French writer and curator Nicolas Bourriaud discusses how, since the early nineties, an ever increasing number of artworks have been created on the basis of preexisting works; more and more artists interpret, reproduce, re-exhibit, or use works made by others or available cultural products.
This art of postproduction seems to respond to the proliferating chaos of global culture in the information age, which is characterized by an increase in the supply of works and the art world's annexation of forms ignored or disdained until now.
Nicolas Bourriaud (born 1965) is a French curator, theoritian and writer. He was the founder and director of Montpellier Contemporain (MoCo), gathering the
La Panacée art centre, the École Supérieure des Beaux-Arts and Hôtel des Collections. He was the director of the École Nationale Supérieure des Beaux-Arts de Paris from 2011 to 2015. He was Gulbenkian Curator for Contemporary Art at Tate Britain in London from 2007 to 2010 and founder advisor for the Victor Pinchuk Foundation in Kyiv. He also founded and co-directed the
Palais de Tokyo, Paris, between 1999 and 2006, and founded the curatorial cooperative
Radicants in 2022. He is the author of the landmark publication
Relational Aesthetics, published in 1998, and still inspirational today for many artists, curators, and art professionals worldwide.

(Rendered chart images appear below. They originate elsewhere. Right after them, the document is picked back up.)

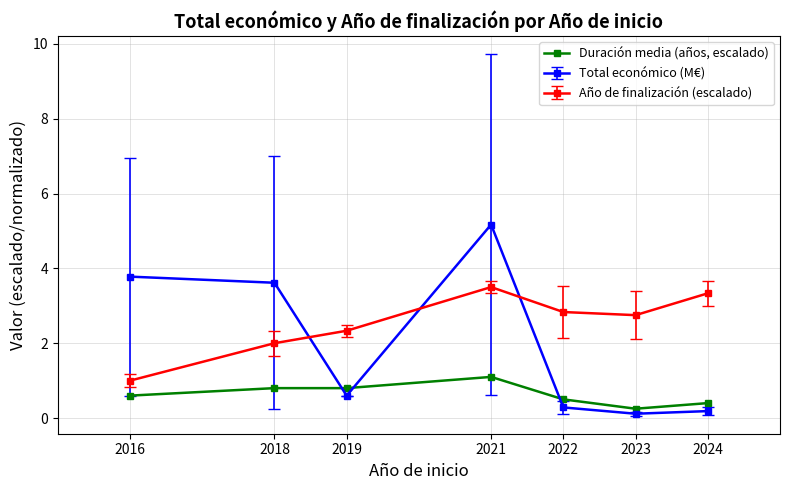

How many data points does each series have?

7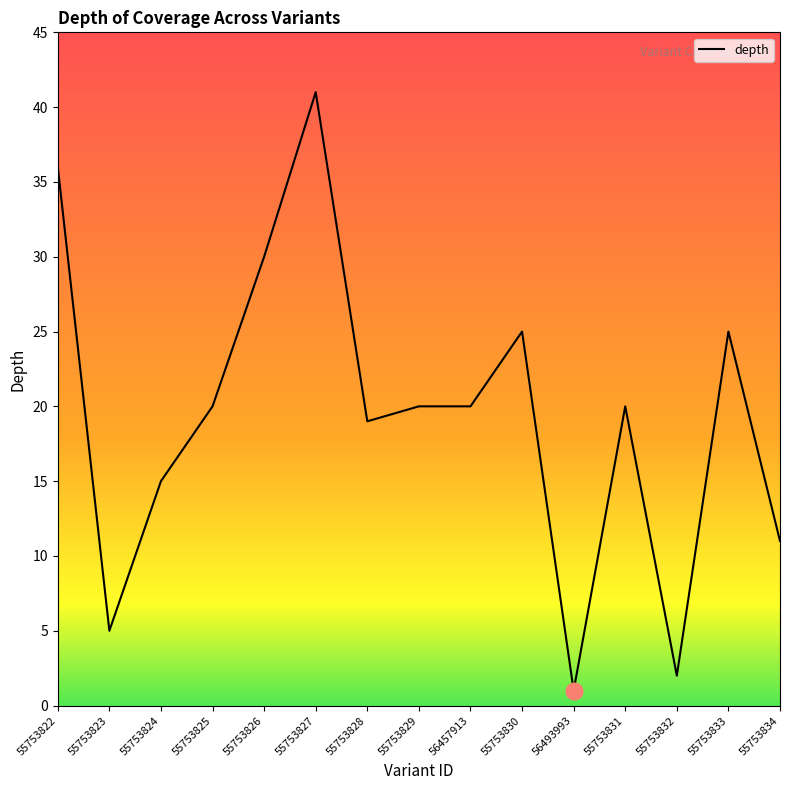

Where is the first local minimum?

55753823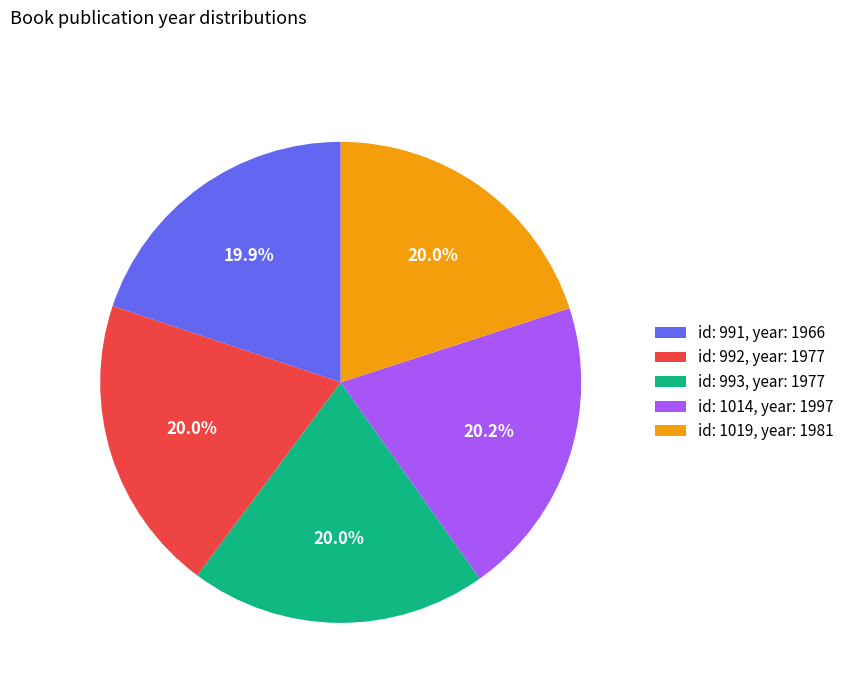

Does id: 1019, year: 1981 account for over 50% of the chart?

No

Bourriaud's curated exhibitions include
The 7th continent, Istanbul Biennial (2019),
Crash Test. The Molecular Turn, La Panacée (2018);
Back to Mulholland Drive, La Panacée (2017);
Wirikuta, MECA Aguascalientes, Mexico (2016);
The Great Acceleration, Art in the Anthropocene, Taipei Biennial (2014);
The Angel of History, Palais des Beaux-Arts, Paris (2013);
Monodrome, Athens Biennial (2011) and
Altermodern, Tate Triennial, London (2009), among others. Nicolas Bourriaud was also in the curatorial team of the first and second Moscow Biennials in 2005 and 2007.